Conclusion
Exercise training may delay the progression from the hyperdynamic state to the hypodynamic phase of sepsis by increasing antioxidant capacity and reducing apoptotic cell death.
Methods
We assessed the effectiveness of exercise in reducing ROS production and the inflammatory response using a cecal ligation and puncture (CLP)-induced sepsis model. Forty C57BL/6N male mice were randomly divided into 2 groups: control (CLP-Con; n=20) and experimental (CLP-Ex; n=20). Before the induction of sepsis by CLP, the CLP-Ex mice underwent interval training on a treadmill 3 days per week for 8 weeks. Each day involved 10 cycles of 2 minutes at 8 m/min and 2 minutes at 15 m/min. After the CLP procedure, we monitored the survival of 10 mice from each group over a 30-hour period.
Purpose
Sepsis-related deaths occur during both the early proinflammatory and the late immunosuppressive phases of the condition. The balance of pro- and anti-inflammatory responses is influenced by damaged cells that die via either proinflammatory necroptosis or anti-inflammatory apoptosis. Both forms of cell death may be mediated by reactive oxygen species (ROS) generated during the proinflammatory response.
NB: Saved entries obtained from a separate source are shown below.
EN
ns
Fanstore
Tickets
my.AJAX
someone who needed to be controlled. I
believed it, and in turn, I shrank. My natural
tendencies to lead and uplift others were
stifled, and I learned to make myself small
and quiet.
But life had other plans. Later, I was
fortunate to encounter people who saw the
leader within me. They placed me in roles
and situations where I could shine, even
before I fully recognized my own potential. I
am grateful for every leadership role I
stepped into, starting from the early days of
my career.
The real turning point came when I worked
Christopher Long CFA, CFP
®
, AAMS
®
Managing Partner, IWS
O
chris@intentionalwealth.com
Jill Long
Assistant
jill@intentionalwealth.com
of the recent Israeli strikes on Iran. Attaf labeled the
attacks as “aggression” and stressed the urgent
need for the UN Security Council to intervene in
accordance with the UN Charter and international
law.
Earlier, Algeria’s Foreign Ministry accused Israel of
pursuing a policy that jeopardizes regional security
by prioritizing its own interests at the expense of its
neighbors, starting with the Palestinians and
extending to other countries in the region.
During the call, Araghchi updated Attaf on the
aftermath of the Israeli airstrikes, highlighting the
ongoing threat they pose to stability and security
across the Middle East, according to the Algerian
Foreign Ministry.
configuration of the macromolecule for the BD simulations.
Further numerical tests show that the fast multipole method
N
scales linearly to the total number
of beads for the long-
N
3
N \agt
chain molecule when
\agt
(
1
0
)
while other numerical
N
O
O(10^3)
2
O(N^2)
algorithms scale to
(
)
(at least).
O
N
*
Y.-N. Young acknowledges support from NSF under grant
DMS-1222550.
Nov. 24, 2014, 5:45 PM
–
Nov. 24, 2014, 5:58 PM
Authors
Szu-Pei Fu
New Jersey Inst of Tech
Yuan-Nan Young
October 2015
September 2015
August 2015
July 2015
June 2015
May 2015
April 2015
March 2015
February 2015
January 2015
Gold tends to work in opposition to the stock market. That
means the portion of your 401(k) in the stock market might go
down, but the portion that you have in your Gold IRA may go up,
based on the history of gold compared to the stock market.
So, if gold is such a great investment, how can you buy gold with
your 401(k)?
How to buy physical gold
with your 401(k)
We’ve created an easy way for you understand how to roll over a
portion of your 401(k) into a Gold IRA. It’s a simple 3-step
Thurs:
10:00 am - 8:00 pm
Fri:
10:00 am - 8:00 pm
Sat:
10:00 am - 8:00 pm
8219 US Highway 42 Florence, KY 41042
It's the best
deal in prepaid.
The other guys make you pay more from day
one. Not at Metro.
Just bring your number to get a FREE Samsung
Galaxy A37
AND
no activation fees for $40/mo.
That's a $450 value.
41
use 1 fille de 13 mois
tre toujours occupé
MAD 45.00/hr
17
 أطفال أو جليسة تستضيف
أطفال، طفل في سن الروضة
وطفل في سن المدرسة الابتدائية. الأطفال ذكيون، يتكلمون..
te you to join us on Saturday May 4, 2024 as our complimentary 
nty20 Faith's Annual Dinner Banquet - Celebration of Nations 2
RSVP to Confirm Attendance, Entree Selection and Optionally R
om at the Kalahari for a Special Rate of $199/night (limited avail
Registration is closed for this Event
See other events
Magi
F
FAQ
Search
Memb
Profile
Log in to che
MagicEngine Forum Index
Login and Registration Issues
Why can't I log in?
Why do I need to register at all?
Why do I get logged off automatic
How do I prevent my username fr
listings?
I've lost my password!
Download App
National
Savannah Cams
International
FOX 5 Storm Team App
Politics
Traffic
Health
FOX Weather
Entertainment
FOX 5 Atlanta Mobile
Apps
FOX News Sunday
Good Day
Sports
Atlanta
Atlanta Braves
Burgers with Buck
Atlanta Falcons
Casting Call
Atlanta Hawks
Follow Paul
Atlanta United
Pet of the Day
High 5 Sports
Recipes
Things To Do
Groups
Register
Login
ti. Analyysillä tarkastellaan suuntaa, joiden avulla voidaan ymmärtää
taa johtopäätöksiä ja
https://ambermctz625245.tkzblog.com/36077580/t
Recent evidence suggests that exercise training boosts antioxidative capacity and could offer protection against sepsis. Given these findings, we aimed to examine the impact of exercise training on neural cell death in the context of sepsis.
Results
The findings indicated that exercise training increased the survival rate among mice with CLP-induced sepsis by enhancing antioxidative capacity and delaying the transition from a hyperdynamic to an immunosuppressive state.